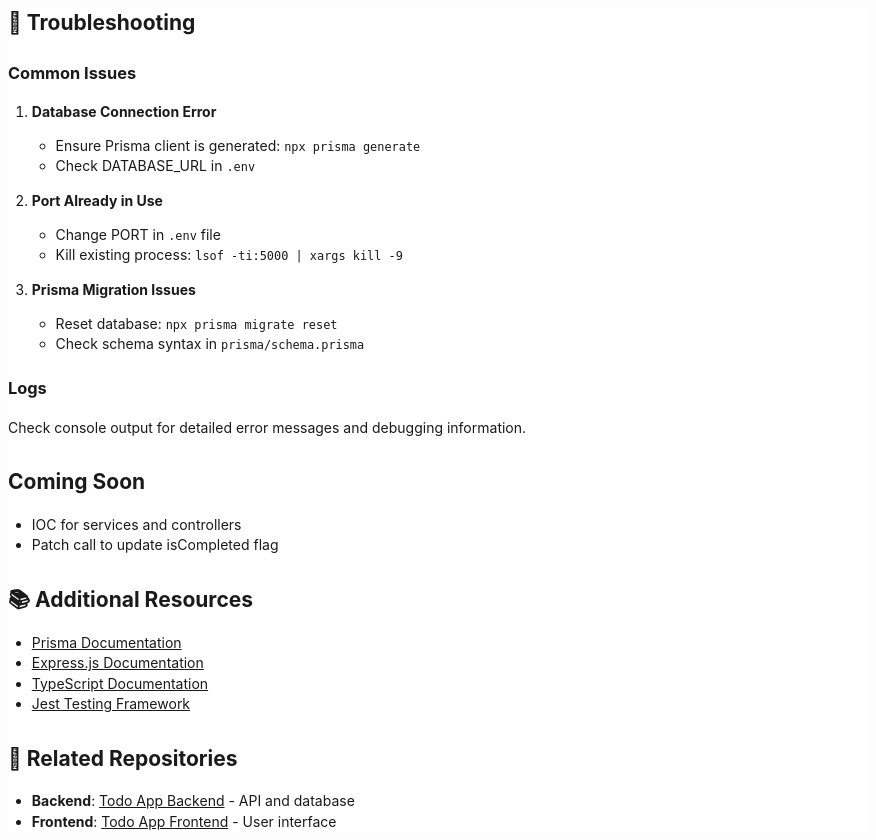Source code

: ## 🐛 Troubleshooting

### Common Issues

1. **Database Connection Error**
   - Ensure Prisma client is generated: `npx prisma generate`
   - Check DATABASE_URL in `.env`

2. **Port Already in Use**
   - Change PORT in `.env` file
   - Kill existing process: `lsof -ti:5000 | xargs kill -9`

3. **Prisma Migration Issues**
   - Reset database: `npx prisma migrate reset`
   - Check schema syntax in `prisma/schema.prisma`

### Logs

Check console output for detailed error messages and debugging information.

## Coming Soon 
- IOC for services and controllers
- Patch call to update isCompleted flag


## 📚 Additional Resources

- [Prisma Documentation](https://www.prisma.io/docs/)
- [Express.js Documentation](https://expressjs.com/)
- [TypeScript Documentation](https://www.typescriptlang.org/)
- [Jest Testing Framework](https://jestjs.io/)

## 🔗 Related Repositories

- **Backend**: [Todo App Backend](https://github.com/m-adityavardhan/todo-backend) - API and database
- **Frontend**: [Todo App Frontend](https://github.com/m-adityavardhan/todo-frontend) - User interface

§ PROBLEM DESCRIPTION:
This exercise calls for the records to be given again exactly, without the images.

§ ANSWER BOX:
Source code

: ## 🐛 Troubleshooting

### Common Issues

1. **Database Connection Error**
   - Ensure Prisma client is generated: `npx prisma generate`
   - Check DATABASE_URL in `.env`

2. **Port Already in Use**
   - Change PORT in `.env` file
   - Kill existing process: `lsof -ti:5000 | xargs kill -9`

3. **Prisma Migration Issues**
   - Reset database: `npx prisma migrate reset`
   - Check schema syntax in `prisma/schema.prisma`

### Logs

Check console output for detailed error messages and debugging information.

## Coming Soon 
- IOC for services and controllers
- Patch call to update isCompleted flag


## 📚 Additional Resources

- [Prisma Documentation](https://www.prisma.io/docs/)
- [Express.js Documentation](https://expressjs.com/)
- [TypeScript Documentation](https://www.typescriptlang.org/)
- [Jest Testing Framework](https://jestjs.io/)

## 🔗 Related Repositories

- **Backend**: [Todo App Backend](https://github.com/m-adityavardhan/todo-backend) - API and database
- **Frontend**: [Todo App Frontend](https://github.com/m-adityavardhan/todo-frontend) - User interface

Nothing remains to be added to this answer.